Il momento venne nel luglio 1820, con un apparato perfezionato. Questa volta l’effetto fu molto più evidente e si vide che l’angolo di deflessione dipendeva dall’intensità di corrente e dalla distanza dal conduttore. Oersted ne riferì in un opuscolo di quattro pagine, scritto in latino e intitolato Experimenta circa effectum conflictus electrici in acum magneticam, che provvide a distribuire ad accademie e studiosi, poi pubblicato sul Journal für Chemie und Physik. Poco dopo, Oersted pubblicò un nuovo resoconto dell’esperimento sul Journal de Physique.

Come si è detto, la sua scoperta destò immediatamente l’interesse di Faraday e Ampère. Quest’ultimo descrisse sinteticamente il fenomeno in questo modo: “La corrente elettrica tende a volgere l’ago calamitato in croce con essa con il polo australe a sinistra”. Nel suo laboratorio parigino egli mostrò anche che due fili conduttori paralleli in cui passava corrente diretta nella stessa direzione si attraevano, mentre invertendo una delle correnti essi si respingevano.

Successivamente, Schweigger inventò il galvanometro (1821), Ohm giunse alla teoria generale dell’elettricità che gli diede meritata fama (1824) e Arago costruì il primo elettromagnete (1825). Chi volesse rivedere in rete l’esperimento di Orsted non ha che l’imbarazzo della scelta (qui, per esempio, un video ben fatto).

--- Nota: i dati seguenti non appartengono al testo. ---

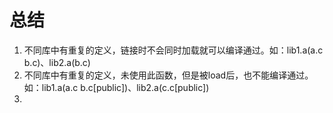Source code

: # 总结

1. 不同库中有重复的定义，链接时不会同时加载就可以编译通过。如：lib1.a(a.c b.c)、lib2.a(b.c)
2. 不同库中有重复的定义，未使用此函数，但是被load后，也不能编译通过。如：lib1.a(a.c b.c[public])、lib2.a(c.c[public])
3.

A conclusione di questo sintetico resoconto, ai fini di conoscere meglio colui che è ritenuto il padre dell’elettromagnetismo, non può mancare un accenno allo stretto rapporto di stima e di amicizia che legava Oersted allo scrittore e poeta Hans Christian Andersen (Odense, 1805-Rolighed 1875). L’idea di natura che guidava le ricerche e gli studi di Oersted influenzò il giovane Andersen e, quale mentore del giovane scrittore, fu proprio Oersted a prevedere che il suo pupillo sarebbe divenuto famoso come autore di fiabe. In una di queste, intitolata “La campana”, che si può riascoltare qui, si può cogliere qualche sentore della reciproca influenza tra fisica e poesia.